Although some of the more visible billionaires own the media, apparently "other" billionaires own the Party, and, possibly, still "other" billionaires can be considered to own individual GOP candidates. For example, most everyone assumed that the Koch Brothers intended to funnel a generous portion of their announced $900 Mn "donation stockpile" into the Scott Walker campaign before it self destructed. Now, at least in the world of GOP politics, that cash is "roaming the streets."

The point here is that the corporate media was expecting that most of that $900 Mn was destined to wind up on networks' chart of account profit reports -- and, the $900 Mn was just the Koch money. There's plenty more, and every dollar of it is ready to be invested in taking over the remaining part of the country, but now there's a scrap between the GOP and the media. Ironically, while both sides of this conflict are controlled by the same ideological interests [oligarchs as a class]. we see that even within this collective force, individual interests [individual oligarchs] are now also in conflict with each other.

3. The GOP media strategists must redomesticate the Orphaned Bigots, Religionists and other GOP Prodigal Sons.

At first we must realize that the Owners of the Republican Party, while quite interested in sustaining the arrogance and perpetual outrage of this very useful demographic of low information, single issue voters, have no particular interest in such retrograde issues for any other reason. There is a real question about what will re-energize the "post-Biblical evangelicals" lurking at the extreme right wing periphery of the right wing extremists of the extreme right wing Party.

Oh sure, the leading candidate for the Republican nomination is now proposing to replace the entire IRS tax code with some system derived from Old Testament tithing [Leviticus 27:30-33, Numbers 18:21-28], but such futile efforts only amount to mere "time wasting"  peccadilloes for the crowd that is currently cheering botched executions, anti-gay discrimination and wing nut legislative control of the nation's uteruses -- not to mention another War on Islam.

The "Bible/mega church/obedience" business continues to lose market share. The professionally designed GOP meme' that Democrats are essentially Satanic lost a lot of its credibility as the Affordable Care Act gained national acceptance. Republican Presidential candidates continue to make pointed comments [Even Governor Christie said some things which actually sounded decent. Huffington Post] about "religious imperatives," but the consumer market for such nonsense is faltering -- and rapidly dying of old age.

Most of the folks who would have traditionally been nodding their heads and smiling when GOP candidates dutifully mention the Bible stuff are still trying to recover from the road rage economic thumping the GOP inflicted on them in 2008.

MeanMesa actually saw a Ben Carson bumper sticker today. The inhabitants of the car looked like nice people.

4. GOP preparations for the national campaign need some very, very serious work.

"Oh sure, it's great fun right now, but just wait until it puts some one's eye out."

There is probably some sort of limit to how long inflammatory, non-issue campaign rhetoric ["Take our country back." "Make America great again."] will continue to energize the more stable remnants of the GOP base.
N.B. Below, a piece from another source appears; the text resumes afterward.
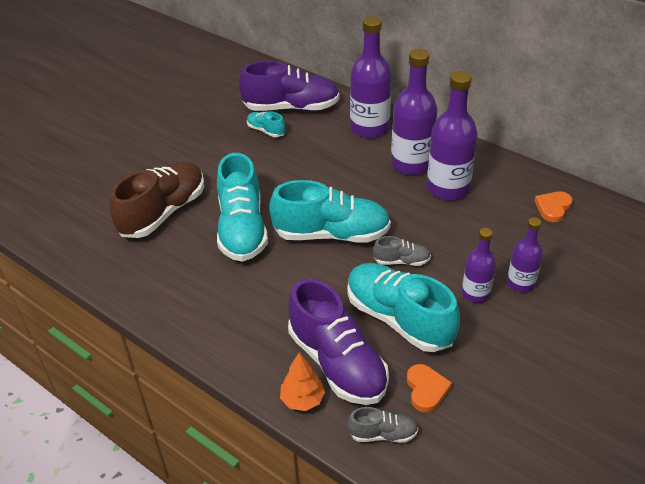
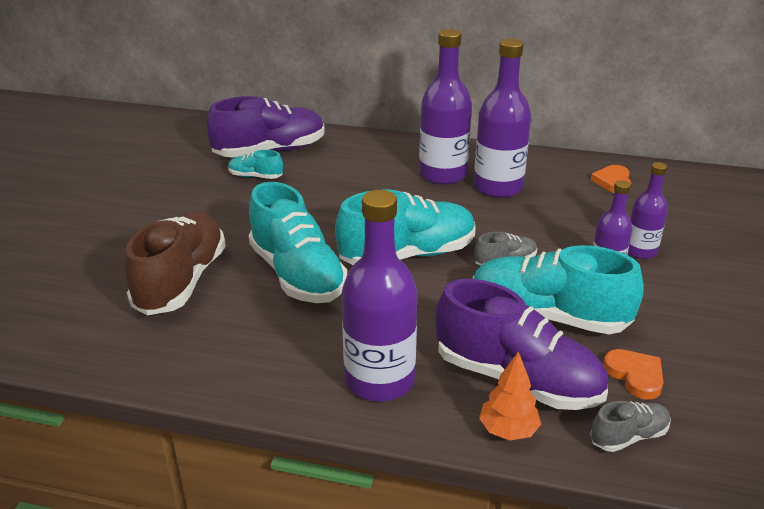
camera: 25 degrees left, 10 degrees down
purple bottle [350,16,392,138] -> purple bottle moved to [342,190,417,401]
The audio "tid bits" which are functioning fairly well with the Republican Primary voters will ignominiously "drop from the vine" very quickly when a Democratic candidate who is not a sold out corporate fascist is standing in the debate.
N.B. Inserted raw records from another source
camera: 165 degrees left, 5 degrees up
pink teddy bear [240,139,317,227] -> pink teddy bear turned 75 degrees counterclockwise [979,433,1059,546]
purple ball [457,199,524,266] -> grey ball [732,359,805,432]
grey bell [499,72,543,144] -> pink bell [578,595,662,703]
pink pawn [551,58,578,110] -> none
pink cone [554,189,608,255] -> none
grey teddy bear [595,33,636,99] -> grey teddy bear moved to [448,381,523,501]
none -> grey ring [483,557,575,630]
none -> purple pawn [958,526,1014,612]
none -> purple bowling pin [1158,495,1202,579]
Historically, primary campaigns are intended to reveal which policy proposals are able to gain traction which was potent enough to swing a national election. Incendiary gaffes might play well among the dead enders of the Republican Party or the industrial media networks, but there are a LOT of other voters out there. To whatever extent classist and racist hate phrases and other gaffes might draw applause from actors hired to attend an announcement speech, the pain level in the general electorate is simmering at a boiling point.

The General Election in 2016 may, notably, simply set aside the usual ideological comparisons entirely in favor of a far more pragmatic process of voter decision making.

One party has policies. One party has no policies.